Posterior Capsular Opacification (PCO) Basics
The human lens sits in a bag or capsule. Ideally, when cataract surgery occurs, we want to maintain that bag/capsule intact. If we succeed in doing that, the back of that bag/capsule can become cloudy over time and sometimes we simply cannot clean the back of the bag/capsule safely during surgery. It can happen commonly, up to 50% of the time after cataract surgery depending on the patient and situation. We call this a Posterior Capsular Opacification (PCO). Thankfully, we can fix this relatively quickly and easily in the office with a laser procedure called YAG capsulotomy.
What is YAG Capsulotomy Laser?
It is a laser applied to the posterior aspect of the bag/capsule where your intraocular lens is sitting. If you’ve been recommended this procedure, chances are that the posterior aspect of that bag/capsule has become cloudy/opacified. We call this a posterior capsular opacification (PCO). The laser makes a hole in the center of that PCO so that you can see better. There is a small risk of retinal detachment and retinal swelling after this laser, but these risks are very rare (usually less than 1 in 1000). Rarely the procedure needs to be repeated. The large majority of patients undergoing this laser experience improved vision within weeks.
Who is a great candidate?
YAG capsulotomy works best when a PCO is identified. PCOs can cause a decline in vision after cataract surgery or can explain why some patients may have never experienced the best possible vision after cataract surgery. Your eye doctor will help you decide if YAG capsulotomy can help. Since the risk is minimal, if you’re experiencing vision difficulties after cataract surgery, and we think a PCO may be contributing, we recommend proceeding with the laser.
How is it done?
Typically we'll ask you to come to the office 60 to 90 minutes before the procedure, so that we can prep the eye for the laser. One of our skilled staff members will corroborate the eye being lasered (and mark the eye), make sure there is a consent form in place, and place eye drops in the eye. The eye drops will dilate the pupil. This step is crucial as it allows the eye surgeon to clearly see the PCO.
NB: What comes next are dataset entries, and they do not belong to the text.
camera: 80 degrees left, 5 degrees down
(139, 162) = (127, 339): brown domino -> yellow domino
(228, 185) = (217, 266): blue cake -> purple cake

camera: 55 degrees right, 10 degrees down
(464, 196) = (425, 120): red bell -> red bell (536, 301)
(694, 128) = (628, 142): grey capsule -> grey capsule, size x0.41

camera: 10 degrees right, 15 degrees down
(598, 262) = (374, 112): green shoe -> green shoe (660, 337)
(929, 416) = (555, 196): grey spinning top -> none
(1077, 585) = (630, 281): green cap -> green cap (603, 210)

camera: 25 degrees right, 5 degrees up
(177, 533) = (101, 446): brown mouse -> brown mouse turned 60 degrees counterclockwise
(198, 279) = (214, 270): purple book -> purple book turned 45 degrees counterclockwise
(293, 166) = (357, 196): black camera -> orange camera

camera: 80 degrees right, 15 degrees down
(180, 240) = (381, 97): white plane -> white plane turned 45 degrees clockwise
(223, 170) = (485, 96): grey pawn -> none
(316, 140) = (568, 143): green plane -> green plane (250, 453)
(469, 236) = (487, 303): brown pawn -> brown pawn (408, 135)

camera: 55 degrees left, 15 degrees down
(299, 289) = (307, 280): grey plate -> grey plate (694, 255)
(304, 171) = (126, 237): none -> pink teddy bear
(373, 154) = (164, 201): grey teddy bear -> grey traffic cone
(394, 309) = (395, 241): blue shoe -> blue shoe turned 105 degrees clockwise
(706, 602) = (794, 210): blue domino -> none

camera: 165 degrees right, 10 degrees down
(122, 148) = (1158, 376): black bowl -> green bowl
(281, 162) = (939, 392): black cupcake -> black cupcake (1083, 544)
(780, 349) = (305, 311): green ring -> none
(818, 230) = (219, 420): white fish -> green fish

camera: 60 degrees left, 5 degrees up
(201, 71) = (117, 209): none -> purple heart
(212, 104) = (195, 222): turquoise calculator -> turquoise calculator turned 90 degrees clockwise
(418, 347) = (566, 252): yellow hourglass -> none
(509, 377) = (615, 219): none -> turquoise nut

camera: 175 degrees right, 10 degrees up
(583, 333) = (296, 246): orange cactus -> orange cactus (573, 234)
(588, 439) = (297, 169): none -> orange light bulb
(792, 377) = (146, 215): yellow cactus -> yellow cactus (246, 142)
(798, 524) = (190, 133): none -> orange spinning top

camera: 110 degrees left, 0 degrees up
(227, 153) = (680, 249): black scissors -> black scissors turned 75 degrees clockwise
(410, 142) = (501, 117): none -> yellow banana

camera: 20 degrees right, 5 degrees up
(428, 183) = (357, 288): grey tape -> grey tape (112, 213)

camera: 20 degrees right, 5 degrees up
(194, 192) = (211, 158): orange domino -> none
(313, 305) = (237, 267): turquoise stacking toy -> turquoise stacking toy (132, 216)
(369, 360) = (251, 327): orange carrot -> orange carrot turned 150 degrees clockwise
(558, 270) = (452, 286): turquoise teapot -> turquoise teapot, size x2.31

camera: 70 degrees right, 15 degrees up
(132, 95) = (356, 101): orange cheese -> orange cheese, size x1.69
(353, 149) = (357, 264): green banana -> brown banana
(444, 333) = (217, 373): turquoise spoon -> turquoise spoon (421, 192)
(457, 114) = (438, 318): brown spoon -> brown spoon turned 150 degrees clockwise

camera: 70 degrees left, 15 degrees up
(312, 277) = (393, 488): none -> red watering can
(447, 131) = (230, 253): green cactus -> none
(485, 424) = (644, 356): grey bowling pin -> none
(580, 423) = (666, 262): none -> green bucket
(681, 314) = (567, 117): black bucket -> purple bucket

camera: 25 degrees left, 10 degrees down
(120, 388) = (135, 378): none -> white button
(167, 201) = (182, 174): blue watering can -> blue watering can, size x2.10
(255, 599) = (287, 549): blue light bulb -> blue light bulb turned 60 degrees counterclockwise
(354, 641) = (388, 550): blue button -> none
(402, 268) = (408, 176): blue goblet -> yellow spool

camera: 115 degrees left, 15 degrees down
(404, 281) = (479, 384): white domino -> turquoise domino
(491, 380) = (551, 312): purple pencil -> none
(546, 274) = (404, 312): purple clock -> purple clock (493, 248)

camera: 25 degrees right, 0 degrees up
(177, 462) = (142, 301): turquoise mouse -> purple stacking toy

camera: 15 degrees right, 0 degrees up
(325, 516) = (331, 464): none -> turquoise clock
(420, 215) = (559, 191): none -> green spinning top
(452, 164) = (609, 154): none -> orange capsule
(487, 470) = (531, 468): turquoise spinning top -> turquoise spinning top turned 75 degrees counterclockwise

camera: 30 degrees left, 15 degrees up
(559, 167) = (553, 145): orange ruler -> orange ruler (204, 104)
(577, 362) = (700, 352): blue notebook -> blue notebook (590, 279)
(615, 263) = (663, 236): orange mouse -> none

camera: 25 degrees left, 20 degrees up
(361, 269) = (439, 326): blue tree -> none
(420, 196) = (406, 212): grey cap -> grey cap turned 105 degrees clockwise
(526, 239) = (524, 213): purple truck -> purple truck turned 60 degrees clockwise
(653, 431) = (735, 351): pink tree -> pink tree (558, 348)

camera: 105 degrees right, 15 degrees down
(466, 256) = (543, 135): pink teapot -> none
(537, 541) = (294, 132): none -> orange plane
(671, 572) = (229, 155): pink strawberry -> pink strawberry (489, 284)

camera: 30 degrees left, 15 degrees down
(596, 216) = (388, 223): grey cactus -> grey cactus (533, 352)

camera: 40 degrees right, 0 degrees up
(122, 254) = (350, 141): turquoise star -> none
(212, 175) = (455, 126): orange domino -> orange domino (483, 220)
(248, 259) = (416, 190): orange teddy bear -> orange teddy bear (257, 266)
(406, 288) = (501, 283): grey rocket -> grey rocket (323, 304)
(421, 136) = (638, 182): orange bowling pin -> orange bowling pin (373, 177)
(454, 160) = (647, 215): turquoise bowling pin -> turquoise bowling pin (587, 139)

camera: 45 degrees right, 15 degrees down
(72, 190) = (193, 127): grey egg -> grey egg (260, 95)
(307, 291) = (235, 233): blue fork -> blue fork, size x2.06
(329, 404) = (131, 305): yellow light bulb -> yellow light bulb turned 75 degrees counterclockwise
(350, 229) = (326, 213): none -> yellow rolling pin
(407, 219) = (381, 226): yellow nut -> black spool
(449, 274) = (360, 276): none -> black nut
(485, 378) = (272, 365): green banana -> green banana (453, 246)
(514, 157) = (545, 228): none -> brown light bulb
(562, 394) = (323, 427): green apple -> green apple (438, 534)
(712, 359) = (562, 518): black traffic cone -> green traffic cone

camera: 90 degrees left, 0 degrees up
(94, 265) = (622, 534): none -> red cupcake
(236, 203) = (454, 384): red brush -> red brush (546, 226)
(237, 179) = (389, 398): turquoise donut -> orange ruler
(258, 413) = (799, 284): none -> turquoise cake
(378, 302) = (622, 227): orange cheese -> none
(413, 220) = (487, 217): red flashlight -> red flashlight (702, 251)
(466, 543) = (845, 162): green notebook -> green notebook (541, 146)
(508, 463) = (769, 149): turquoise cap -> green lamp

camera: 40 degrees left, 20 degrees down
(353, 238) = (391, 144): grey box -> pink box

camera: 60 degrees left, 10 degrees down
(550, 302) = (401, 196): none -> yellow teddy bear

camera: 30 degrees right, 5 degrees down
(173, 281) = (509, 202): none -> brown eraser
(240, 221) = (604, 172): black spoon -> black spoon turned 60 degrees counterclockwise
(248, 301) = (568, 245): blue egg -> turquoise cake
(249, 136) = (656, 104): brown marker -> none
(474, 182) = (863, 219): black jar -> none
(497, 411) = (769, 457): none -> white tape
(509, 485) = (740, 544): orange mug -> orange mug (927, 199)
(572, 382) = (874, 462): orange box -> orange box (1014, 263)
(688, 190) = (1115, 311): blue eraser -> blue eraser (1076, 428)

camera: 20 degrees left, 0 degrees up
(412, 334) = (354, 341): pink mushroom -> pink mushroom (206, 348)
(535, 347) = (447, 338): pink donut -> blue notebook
When the eye surgeon walks in to do the laser, we'll perform a safety check one more time, place numbing drops in both eyes to minimize blinking, and place a lens with gel on the eye. YAG capsulotomy takes 5-10 minutes.
After the laser, one of our staff members will clean your eye and place some extra drops in it. You can then go home and use dark glasses to protect your dilated eye from sunlight.
What is the follow-up?
You'll typically return in 2-4 weeks to check your vision. At that point, if the other eye needs the laser, we can book the procedure for the other eye, if appropriate. Once both eyes are done, one of our eye doctors can then safely measure you for glasses, if needed, and if no other problems are found with the eye.
There are no restrictions associated with the laser. You can typically return to work immediately if you desire. Vision in the lasered eye may be a bit blurry and you may experience some floaters for 1 to 3 days. Preservative-free tears may help with the blurring.
Sometimes and depending on the circumstances, your eye doctor may ask you to use anti-inflammatory eye drops after the laser.
- It's extremely safe
- It may improve vision permanently
- It's a quick office procedure
As with any procedure, there are never guarantees. You may still need glasses or a change in glasses after this procedure. You may also still need to be treated for any other eye problems to help retain or improve vision.